Wladimir I. Lenin: Der erste Schritt

[Wperjod" Nr. 11 10./23. März 1905. Nach Sämtliche Werke, Band 7, 1929, S. 232-237]

Klopfet an, so wird euch aufgetan – sagten wir, als wir in Nummer 91 der „Iskra" den Beschluss des Parteirates vom 10. März 1905 gelesen hatten. Kaum sind die Nachrichten über den Beschluss des Parteirates vom 8. März 1905 und unsere Antwort in Nr. 10 des „Wperjod" nach Russland gelangt, und schon ist eine neue und merkwürdige Schwenkung des Parteirates zu verzeichnen, eine Schwenkung, die wir nur herzlich begrüßen können, wobei wir gern wünschen, dass die Genossen von der neuen „Iskra" in dieser Richtung einen weiteren Schritt tun.

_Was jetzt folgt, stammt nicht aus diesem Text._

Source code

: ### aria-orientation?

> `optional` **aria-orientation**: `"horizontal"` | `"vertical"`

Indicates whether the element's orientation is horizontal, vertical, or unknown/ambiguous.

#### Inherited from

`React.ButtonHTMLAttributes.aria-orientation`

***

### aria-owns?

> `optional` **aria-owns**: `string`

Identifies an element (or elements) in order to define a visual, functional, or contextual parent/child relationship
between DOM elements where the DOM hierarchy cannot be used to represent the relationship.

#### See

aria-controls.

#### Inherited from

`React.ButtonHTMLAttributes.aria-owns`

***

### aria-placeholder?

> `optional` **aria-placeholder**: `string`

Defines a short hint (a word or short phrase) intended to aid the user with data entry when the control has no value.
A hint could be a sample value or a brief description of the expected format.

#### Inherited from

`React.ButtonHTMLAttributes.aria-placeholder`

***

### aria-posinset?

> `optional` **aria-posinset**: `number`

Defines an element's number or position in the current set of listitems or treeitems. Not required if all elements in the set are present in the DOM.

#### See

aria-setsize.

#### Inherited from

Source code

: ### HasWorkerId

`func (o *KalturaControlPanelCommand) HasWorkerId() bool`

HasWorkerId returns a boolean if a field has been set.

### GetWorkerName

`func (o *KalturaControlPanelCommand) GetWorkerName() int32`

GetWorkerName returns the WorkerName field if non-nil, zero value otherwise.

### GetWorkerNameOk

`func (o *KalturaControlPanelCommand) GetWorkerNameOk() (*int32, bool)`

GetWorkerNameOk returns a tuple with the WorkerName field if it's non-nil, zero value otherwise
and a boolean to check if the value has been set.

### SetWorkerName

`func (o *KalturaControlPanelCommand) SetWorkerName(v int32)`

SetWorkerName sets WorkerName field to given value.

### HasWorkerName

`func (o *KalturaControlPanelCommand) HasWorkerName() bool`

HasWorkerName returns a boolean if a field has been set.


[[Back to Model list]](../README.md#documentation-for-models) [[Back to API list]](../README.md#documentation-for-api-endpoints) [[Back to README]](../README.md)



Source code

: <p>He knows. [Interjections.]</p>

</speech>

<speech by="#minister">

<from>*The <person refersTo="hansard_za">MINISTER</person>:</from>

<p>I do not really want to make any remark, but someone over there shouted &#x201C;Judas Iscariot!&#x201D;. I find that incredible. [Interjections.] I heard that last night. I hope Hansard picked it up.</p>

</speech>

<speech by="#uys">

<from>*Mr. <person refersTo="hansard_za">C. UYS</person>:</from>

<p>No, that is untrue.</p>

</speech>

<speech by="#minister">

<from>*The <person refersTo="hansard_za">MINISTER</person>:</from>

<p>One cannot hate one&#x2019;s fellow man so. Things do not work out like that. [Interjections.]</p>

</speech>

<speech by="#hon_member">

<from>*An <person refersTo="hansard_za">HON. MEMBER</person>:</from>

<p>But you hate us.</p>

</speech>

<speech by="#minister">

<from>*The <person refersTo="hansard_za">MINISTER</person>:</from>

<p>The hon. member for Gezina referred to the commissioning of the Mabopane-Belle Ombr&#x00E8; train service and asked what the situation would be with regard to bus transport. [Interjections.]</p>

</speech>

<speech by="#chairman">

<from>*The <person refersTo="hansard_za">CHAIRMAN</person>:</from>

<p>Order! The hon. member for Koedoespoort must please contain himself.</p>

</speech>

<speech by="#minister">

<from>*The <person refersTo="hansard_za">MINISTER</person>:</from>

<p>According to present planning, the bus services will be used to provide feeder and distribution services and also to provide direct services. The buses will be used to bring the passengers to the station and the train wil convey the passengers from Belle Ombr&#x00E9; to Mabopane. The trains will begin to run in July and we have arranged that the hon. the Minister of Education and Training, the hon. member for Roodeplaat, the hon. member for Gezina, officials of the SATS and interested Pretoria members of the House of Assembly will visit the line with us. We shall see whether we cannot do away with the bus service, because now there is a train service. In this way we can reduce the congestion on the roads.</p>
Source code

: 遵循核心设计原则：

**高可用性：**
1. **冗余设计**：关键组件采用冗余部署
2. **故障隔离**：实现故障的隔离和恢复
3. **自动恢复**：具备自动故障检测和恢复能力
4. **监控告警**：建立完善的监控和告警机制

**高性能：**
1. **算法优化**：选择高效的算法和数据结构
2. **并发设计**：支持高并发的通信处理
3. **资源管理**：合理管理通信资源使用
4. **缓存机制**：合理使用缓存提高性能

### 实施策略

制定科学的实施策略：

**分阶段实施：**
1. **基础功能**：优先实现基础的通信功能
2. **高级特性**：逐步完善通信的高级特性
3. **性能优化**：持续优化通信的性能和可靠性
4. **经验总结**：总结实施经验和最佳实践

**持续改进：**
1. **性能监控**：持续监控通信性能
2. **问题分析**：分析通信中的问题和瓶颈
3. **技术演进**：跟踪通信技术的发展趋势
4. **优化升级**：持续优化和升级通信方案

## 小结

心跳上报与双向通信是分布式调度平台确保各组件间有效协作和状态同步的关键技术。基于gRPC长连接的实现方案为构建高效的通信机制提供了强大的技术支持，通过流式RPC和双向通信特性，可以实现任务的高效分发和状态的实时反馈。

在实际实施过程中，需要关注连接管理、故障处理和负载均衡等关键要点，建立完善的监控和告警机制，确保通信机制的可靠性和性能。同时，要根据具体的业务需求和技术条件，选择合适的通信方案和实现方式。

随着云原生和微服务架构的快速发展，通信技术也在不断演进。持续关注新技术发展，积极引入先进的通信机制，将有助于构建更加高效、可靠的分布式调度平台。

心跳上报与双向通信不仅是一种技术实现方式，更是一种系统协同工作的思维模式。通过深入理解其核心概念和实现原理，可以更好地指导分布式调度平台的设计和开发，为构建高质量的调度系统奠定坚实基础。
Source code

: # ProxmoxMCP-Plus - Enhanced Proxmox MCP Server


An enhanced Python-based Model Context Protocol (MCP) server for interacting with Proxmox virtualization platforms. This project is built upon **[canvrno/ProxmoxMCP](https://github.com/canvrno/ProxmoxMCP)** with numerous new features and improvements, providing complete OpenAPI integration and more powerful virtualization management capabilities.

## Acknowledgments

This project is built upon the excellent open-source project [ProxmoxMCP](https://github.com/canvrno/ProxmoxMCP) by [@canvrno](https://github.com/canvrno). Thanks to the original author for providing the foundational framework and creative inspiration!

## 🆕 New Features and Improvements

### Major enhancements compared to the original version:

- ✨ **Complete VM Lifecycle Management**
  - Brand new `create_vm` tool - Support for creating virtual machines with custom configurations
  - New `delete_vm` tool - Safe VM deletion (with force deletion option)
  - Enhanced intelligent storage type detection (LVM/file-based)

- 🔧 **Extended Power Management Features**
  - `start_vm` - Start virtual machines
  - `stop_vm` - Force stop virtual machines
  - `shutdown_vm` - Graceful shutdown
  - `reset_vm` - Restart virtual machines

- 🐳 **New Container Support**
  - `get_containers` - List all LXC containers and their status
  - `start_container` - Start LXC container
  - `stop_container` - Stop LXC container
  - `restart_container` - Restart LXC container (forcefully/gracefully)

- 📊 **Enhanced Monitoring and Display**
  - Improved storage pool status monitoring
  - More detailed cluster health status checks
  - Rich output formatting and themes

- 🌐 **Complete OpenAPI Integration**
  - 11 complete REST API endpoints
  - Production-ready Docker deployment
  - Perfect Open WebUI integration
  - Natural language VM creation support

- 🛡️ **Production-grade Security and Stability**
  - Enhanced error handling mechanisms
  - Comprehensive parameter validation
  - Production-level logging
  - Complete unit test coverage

Der Beschluss des Parteirates vom 10. März 1905 ist ein Appell an die Mitglieder des vom russischen Büro einberufenen dritten Parteitages, worin dem Parteitag vorgeschlagen wird, die Vermittlung der deutschen Partei und Bebels zur Wiederherstellung der Parteieinheit anzunehmen, und die Bereitschaft erklärt wird, zwei Vertreter des Parteirates zum Parteitag zu schicken, die über die Durchführung der Idee eines Schiedsgerichts verhandeln sollen.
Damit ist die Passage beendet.